Concise Magic File Names

I'm glad to see this being clarified and formalized. Overall, I think this is the right direction to go—you rightly point out that we don't need a large number of knobs to fine-tune this feature.

I feel like the lede is buried a bit in the write-up regarding the description of the current (and proposed renamed) behavior; the initial sections of the pitch say:

Where a reader could interpret "full path to the [...] file" as meaning the absolute path, rather than "the path exactly as written in the swiftc invocation", which isn't clarified until much later in "Alternatives Considered".

In practice #file ends up frequently being the absolute path because that's what Xcode passes to the compiler, but Bazel is an example of a build system that passes paths that are relative to the workspace root (which is the CWD of invoked actions) and thus yields #file strings that match. So I think it would be helpful to clarify the "path exactly as written in the swiftc invocation" part up front.

The motivation cited in this section feels a bit inaccurate. #filePath on its own, if implemented as described here (i.e., as currently implemented), isn't necessarily incompatible with distributed build systems, as long as the build system does the right thing. Using Bazel again as an example, a remote execution environment might use different absolute paths to the workspace on each machine (for example, incorporating a hash or unique job ID), so a distributed build of a multi-module Swift project might have absolute paths that look like this:

machine 1: /build/01234567/username/workspaceroot/path/to/module1/SomeClass.swift
machine 2: /build/abcdef01/username/workspaceroot/path/to/module2/SomeStruct.swift
machine 3: /build/0badbeef/username/workspaceroot/path/to/module3/SomeEnum.swift

Since Bazel will use everything up through .../workspaceroot as the CWD for swiftc, the Swift build rules only pass path/to/module1/SomeClass.swift, path/to/module2/SomeStruct.swift, etc. to the compiler (in fact, Bazel doesn't even provide a way to get the full absolute paths when constructing those invocations). Therefore, #filePath strings would still be distributed-build-compatible because they don't encode any information about the world outside of the workspace.

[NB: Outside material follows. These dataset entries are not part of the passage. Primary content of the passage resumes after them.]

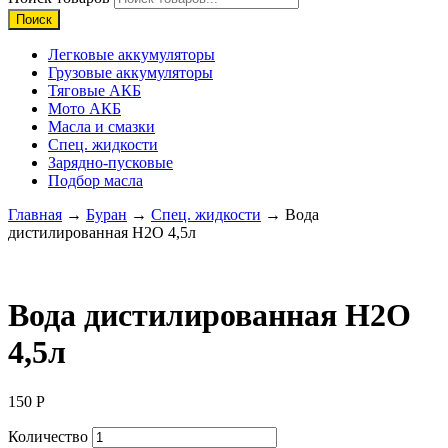
Поиск
Легковые аккумуляторы
Грузовые аккумуляторы
Тяговые АКБ
Мото АКБ
Масла и смазки
Спец. жидкости
Зарядно-пусковые
Подбор масла
Главная
→
Буран
→
Спец. жидкости
→ Вода
дистилированная H2O 4,5л
Вода дистилированная H2O
4,5л
150
Р
Количество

However, purely as a security measure, I think it's reasonable that someone would want to disable #filePath in certain builds to avoid leaking details about their source directory layout in strings that ship with their binary.

This would be harmful for creating hermetic, reproducible builds. Surfacing absolute paths in user-visible ways when they weren't originally absolute breaks those guarantees and has historically required the addition of more flags to "fix" the problem, like -fdebug-prefix-map in Clang and -debug-prefix-map in Swift to strip path prefixes off of paths encoded in debug info.

If the Swift team wanted to always resolve the absolute paths regardless of how they were passed to the compiler, they would need to honor -debug-prefix-map, -working-directory, or some new flag to make those builds produce consistent strings on distributed systems where the workspace may not always be at the same file system location. In this case, it's best to simply avoid the problem by not introducing it in the first place.